The words are hopeful and plain, simple as only love letters can be. She has covered the page on both sides with her inky thoughts, and Janusz reads, his fingers tracing her words. He is on a farm in the hills behind Marseilles. The stone buildings around him are solid and glow honey-coloured in the sunlight. Hélène stands in the distance waving to him and begins to walk towards him. He wills her to come closer, but he can’t do it. His imagination always keeps her at a distance.

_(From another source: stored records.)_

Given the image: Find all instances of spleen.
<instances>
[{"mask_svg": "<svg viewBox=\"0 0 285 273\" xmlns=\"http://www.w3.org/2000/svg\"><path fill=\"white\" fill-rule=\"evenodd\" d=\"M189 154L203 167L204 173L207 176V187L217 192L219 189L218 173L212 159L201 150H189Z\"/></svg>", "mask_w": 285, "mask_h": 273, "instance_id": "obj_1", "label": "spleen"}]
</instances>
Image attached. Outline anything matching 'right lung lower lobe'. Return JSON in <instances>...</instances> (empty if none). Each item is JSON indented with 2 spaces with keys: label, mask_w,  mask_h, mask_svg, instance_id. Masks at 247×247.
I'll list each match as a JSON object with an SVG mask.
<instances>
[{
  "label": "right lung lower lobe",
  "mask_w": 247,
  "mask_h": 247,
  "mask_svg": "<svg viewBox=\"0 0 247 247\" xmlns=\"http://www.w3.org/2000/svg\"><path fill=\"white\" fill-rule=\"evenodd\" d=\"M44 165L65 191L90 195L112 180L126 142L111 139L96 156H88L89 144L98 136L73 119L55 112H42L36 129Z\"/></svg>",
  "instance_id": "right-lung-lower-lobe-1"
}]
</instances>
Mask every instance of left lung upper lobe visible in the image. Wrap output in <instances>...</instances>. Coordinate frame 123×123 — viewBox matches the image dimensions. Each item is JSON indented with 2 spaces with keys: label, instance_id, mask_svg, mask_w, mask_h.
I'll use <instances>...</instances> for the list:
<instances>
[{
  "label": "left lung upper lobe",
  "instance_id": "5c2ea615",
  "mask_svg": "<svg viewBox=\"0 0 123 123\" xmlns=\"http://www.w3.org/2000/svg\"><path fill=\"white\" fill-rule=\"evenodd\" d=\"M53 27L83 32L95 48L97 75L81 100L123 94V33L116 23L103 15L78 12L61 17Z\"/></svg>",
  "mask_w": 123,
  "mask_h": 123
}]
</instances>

Janusz looks up to see Silvana coming across the garden. A piece of hair has escaped from under her headscarf and Janusz stares at it, watching it coil over her forehead like a small grey question mark. He hurries to put the letters back and replaces the box in the pantry, his movements quick and furtive.
‘The washing will never dry in this weather,’ says Silvana, opening the back door. ‘Does it always rain like this in summer?’
She dumps the basket of clothes on the kitchen table. Aurek trails in behind her, and she closes the door after him.
‘Here,’ says Janusz. ‘Give them to me. I’ll light the fire and we can dry the clothes that way.’
He reaches out and as she picks up the basket to hand it to him, he feels the brush of her hand against his. The thought of the letters hidden in the pantry burns him like a flame, and the worst of it is that he knows he cannot be without them. As long as he has the letters, he still has Hélène. The sound of her voice, the pattern of her thoughts, the touch of her fingers in the folds creased into the blue papers.
‘Are you all right?’ Silvana looks at him, her face full of concern.
He drops the washing basket and pulls her to him, folding her thin shoulders into his hands. The weight of her head against him feels heavy, obedient, as she bends to his insistent embrace.
‘Sorry,’ he whispers. ‘I’m so sorry.’
‘So am I,’ she says, wrapping her arms around him so he feels her gather him in.
He wants to love this troubled wife of his. She stands in a heap of wet clothes, holding him up, when it is he who should be strong for her. It is all he can do to stop himself from telling her he still loves Hélène, as if confiding in Silvana would release him from the pain he feels. The only person he could imagine telling is the one person who must never know.
He lets her go and picks up the washing.
‘Do you want tea?’ she asks.
‘Yes,’ he replies. ‘A cup of tea. That’s what we need.’
He looks up and meets her eyes. ‘It’s hard to know how to go on.’ He searches for words, a way to explain how he needs her to make sense of his life. He can understand nothing of the last six years. All that happened, the way he left Warsaw and didn’t go back, the love he feels for another woman, the war and all its bloody awfulness; all of it is a jumble of jigsaw pieces and he never knows which he will pick up.
All the time, he was hoping for peace; now it’s here, he’s like a man coming up to the light after years of living underground. It should be wonderful, but it’s not. He keeps pretending everything is all right, but the truth is his son hates him, his wife cries every night and he still dreams of the woman he left.